### DIRECTIONS
Echo the lines of the listing below, starting with the line that contains "PROGRAMA COMPLETO | 24-07" and going on through the line that contains "TEMAS RELACIONADOS", reproducing each one precisely.

### STORED DATA
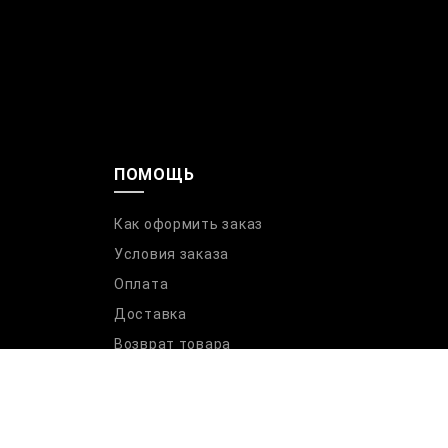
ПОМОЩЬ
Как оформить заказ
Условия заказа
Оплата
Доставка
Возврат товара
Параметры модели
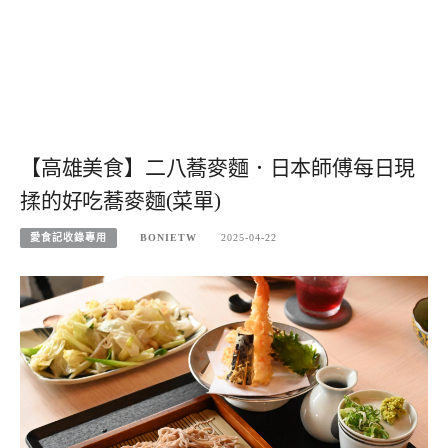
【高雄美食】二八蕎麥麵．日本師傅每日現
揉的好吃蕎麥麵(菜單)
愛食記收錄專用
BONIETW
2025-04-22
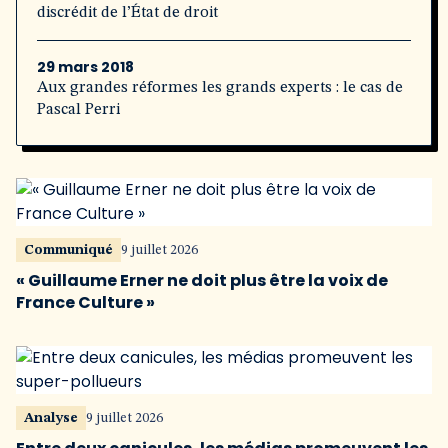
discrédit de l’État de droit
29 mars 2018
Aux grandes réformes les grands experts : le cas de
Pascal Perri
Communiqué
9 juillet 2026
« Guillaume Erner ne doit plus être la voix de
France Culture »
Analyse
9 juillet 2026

...

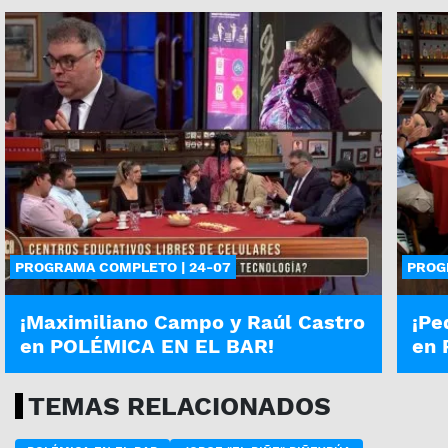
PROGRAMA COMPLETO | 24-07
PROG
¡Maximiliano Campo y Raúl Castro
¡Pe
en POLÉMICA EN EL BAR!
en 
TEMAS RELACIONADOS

### RESULT FOR THIS TASK
PROGRAMA COMPLETO | 24-07
PROG
¡Maximiliano Campo y Raúl Castro
¡Pe
en POLÉMICA EN EL BAR!
en 
TEMAS RELACIONADOS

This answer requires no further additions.